▸ **What is being asked**
The data must be given again exactly as written, with all images omitted.

▸ **Dataset**
>>

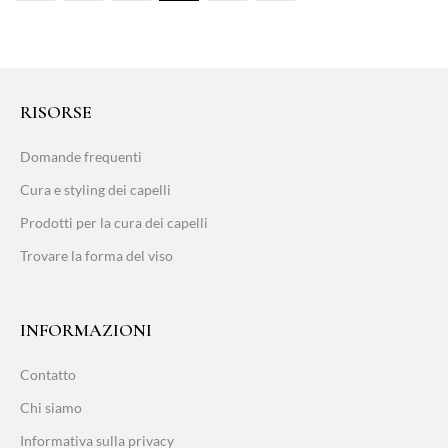
RISORSE
Domande frequenti
Cura e styling dei capelli
Prodotti per la cura dei capelli
Trovare la forma del viso
INFORMAZIONI
Contatto
Chi siamo
Informativa sulla privacy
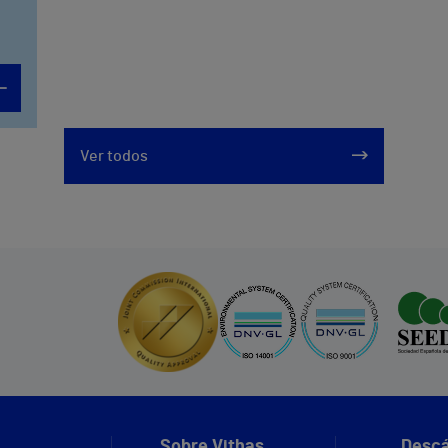
Ver todos
Sobre Vithas
Descá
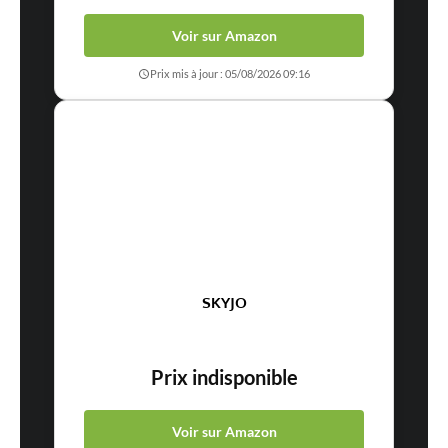
Voir sur Amazon
Prix mis à jour : 05/08/2026 09:16
SKYJO
Prix indisponible
Voir sur Amazon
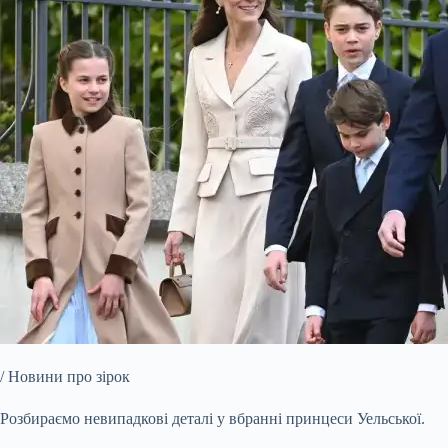
/ Новини про зірок
Розбираємо невипадкові деталі у вбранні принцеси Уельської.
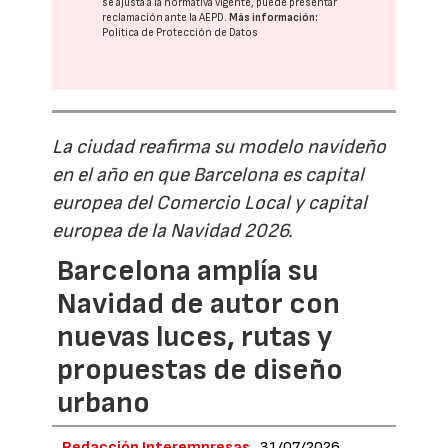
se ajusta a la normativa vigente, puede presentar
reclamación ante la
AEPD
.
Más información:
Política de Protección de Datos
La ciudad reafirma su modelo navideño
en el año en que Barcelona es capital
europea del Comercio Local y capital
europea de la Navidad 2026.
Barcelona amplía su
Navidad de autor con
nuevas luces, rutas y
propuestas de diseño
urbano
Redacción Interempresas
31/07/2026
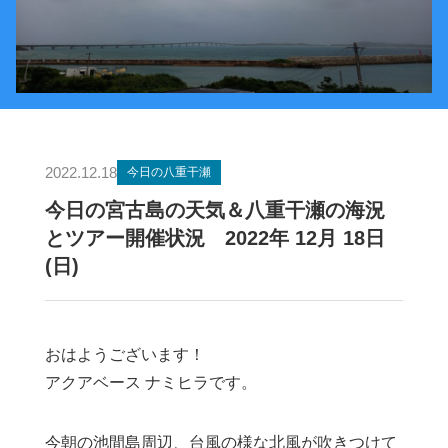
2022.12.18
今日の八重干瀬
今日の宮古島の天気＆八重干瀬の海況
とツアー開催状況 2022年 12月 18日
(日)
おはようございます！
アクアベース ナミヒラです。
今朝の池間島周辺、台風の様な北風が吹きつけて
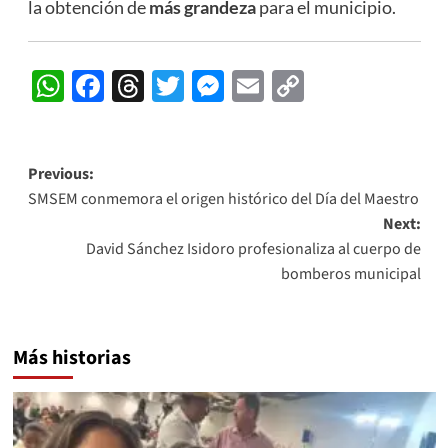
la obtención de
más grandeza
para el municipio.
WhatsApp
Facebook
Threads
Twitter
Messenger
Email
Copy
Link
Post
Previous:
SMSEM conmemora el origen histórico del Día del Maestro
navigation
Next:
David Sánchez Isidoro profesionaliza al cuerpo de
bomberos municipal
Más historias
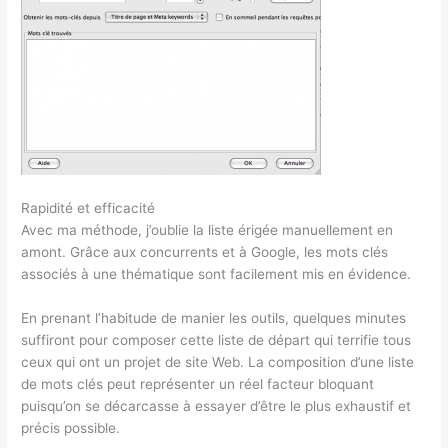
Rapidité et efficacité
Avec ma méthode, j’oublie la liste érigée manuellement en
amont. Grâce aux concurrents et à Google, les mots clés
associés à une thématique sont facilement mis en évidence.
En prenant l’habitude de manier les outils, quelques minutes
suffiront pour composer cette liste de départ qui terrifie tous
ceux qui ont un projet de site Web. La composition d’une liste
de mots clés peut représenter un réel facteur bloquant
puisqu’on se décarcasse à essayer d’être le plus exhaustif et
précis possible.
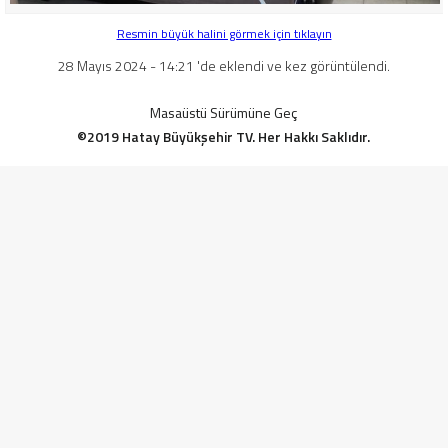
Resmin büyük halini görmek için tıklayın
28 Mayıs 2024 - 14:21 'de eklendi ve kez görüntülendi.
Masaüstü Sürümüne Geç
©2019 Hatay Büyükşehir TV. Her Hakkı Saklıdır.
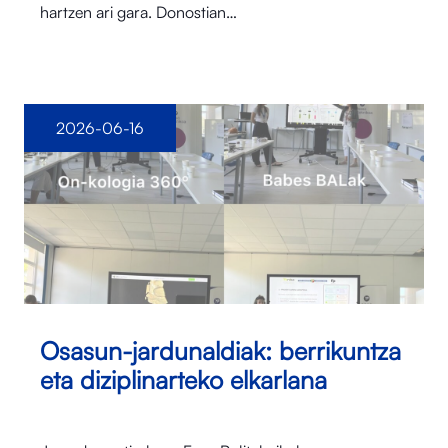
hartzen ari gara. Donostian…
2026-06-16
Osasun-jardunaldiak: berrikuntza
eta diziplinarteko elkarlana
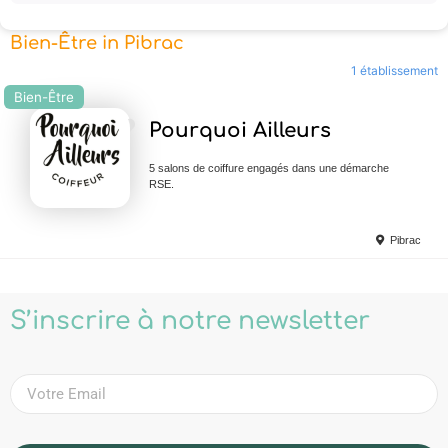
Bien-Être in Pibrac
1 établissement
Bien-Être
Ajouter en Favoris
Pourquoi Ailleurs
5 salons de coiffure engagés dans une démarche
RSE.
Pibrac
S’inscrire à notre newsletter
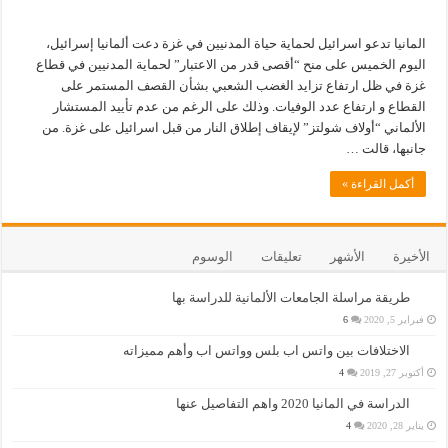
المانيا تدعو اسرائيل لحماية حياة المدنيين في غزة دعت ألمانيا إسرائيل،
اليوم الخميس على منح “أقصى قدر من الاعتبار” لحماية المدنيين في قطاع
غزة في ظل ارتفاع تزايد الغضب الشعبي بشأن القصف المستمر على
القطاع و ارتفاع عدد الوفيات. وذلك على الرغم من عدم تأييد المستشار
الألماني “أولاف شولتز” لإيقاف إطلاق النار من قبل اسرائيل على غزة. من
جانبها، قالت …
أكمل القراءة »
الأخيرة
الأشهر
تعليقات
الوسوم
طريقة مراسلة الجامعات الألمانية للدراسة بها
فبراير 5, 2020
6
الاختلافات بين واتس اب بلس وواتس اب وأهم مميزاته
أكتوبر 27, 2019
4
الدراسة في المانيا 2020 واهم التفاصيل عنها
يناير 28, 2020
4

<<

▸ **Problem solution**
RISORSE
Domande frequenti
Cura e styling dei capelli
Prodotti per la cura dei capelli
Trovare la forma del viso
INFORMAZIONI
Contatto
Chi siamo
Informativa sulla privacy
Ver todos
Sobre Vithas
Descá
Voir sur Amazon
Prix mis à jour : 05/08/2026 09:16
SKYJO
Prix indisponible
Voir sur Amazon
/ Новини про зірок
Розбираємо невипадкові деталі у вбранні принцеси Уельської.
se ajusta a la normativa vigente, puede presentar
reclamación ante la
AEPD
.
Más información:
Política de Protección de Datos
La ciudad reafirma su modelo navideño
en el año en que Barcelona es capital
europea del Comercio Local y capital
europea de la Navidad 2026.
Barcelona amplía su
Navidad de autor con
nuevas luces, rutas y
propuestas de diseño
urbano
Redacción Interempresas
31/07/2026
2022.12.18
今日の八重干瀬
今日の宮古島の天気＆八重干瀬の海況
とツアー開催状況 2022年 12月 18日
(日)
おはようございます！
アクアベース ナミヒラです。
今朝の池間島周辺、台風の様な北風が吹きつけて
la obtención de
más grandeza
para el municipio.
WhatsApp
Facebook
Threads
Twitter
Messenger
Email
Copy
Link
Post
Previous:
SMSEM conmemora el origen histórico del Día del Maestro
navigation
Next:
David Sánchez Isidoro profesionaliza al cuerpo de
bomberos municipal
Más historias
Rapidité et efficacité
Avec ma méthode, j’oublie la liste érigée manuellement en
amont. Grâce aux concurrents et à Google, les mots clés
associés à une thématique sont facilement mis en évidence.
En prenant l’habitude de manier les outils, quelques minutes
suffiront pour composer cette liste de départ qui terrifie tous
ceux qui ont un projet de site Web. La composition d’une liste
de mots clés peut représenter un réel facteur bloquant
puisqu’on se décarcasse à essayer d’être le plus exhaustif et
précis possible.
Resmin büyük halini görmek için tıklayın
28 Mayıs 2024 - 14:21 'de eklendi ve kez görüntülendi.
Masaüstü Sürümüne Geç
©2019 Hatay Büyükşehir TV. Her Hakkı Saklıdır.
hartzen ari gara. Donostian…
2026-06-16
Osasun-jardunaldiak: berrikuntza
eta diziplinarteko elkarlana
Bien-Être in Pibrac
1 établissement
Bien-Être
Ajouter en Favoris
Pourquoi Ailleurs
5 salons de coiffure engagés dans une démarche
RSE.
Pibrac
S’inscrire à notre newsletter
المانيا تدعو اسرائيل لحماية حياة المدنيين في غزة دعت ألمانيا إسرائيل،
اليوم الخميس على منح “أقصى قدر من الاعتبار” لحماية المدنيين في قطاع
غزة في ظل ارتفاع تزايد الغضب الشعبي بشأن القصف المستمر على
القطاع و ارتفاع عدد الوفيات. وذلك على الرغم من عدم تأييد المستشار
الألماني “أولاف شولتز” لإيقاف إطلاق النار من قبل اسرائيل على غزة. من
جانبها، قالت …
أكمل القراءة »
الأخيرة
الأشهر
تعليقات
الوسوم
طريقة مراسلة الجامعات الألمانية للدراسة بها
فبراير 5, 2020
6
الاختلافات بين واتس اب بلس وواتس اب وأهم مميزاته
أكتوبر 27, 2019
4
الدراسة في المانيا 2020 واهم التفاصيل عنها
يناير 28, 2020
4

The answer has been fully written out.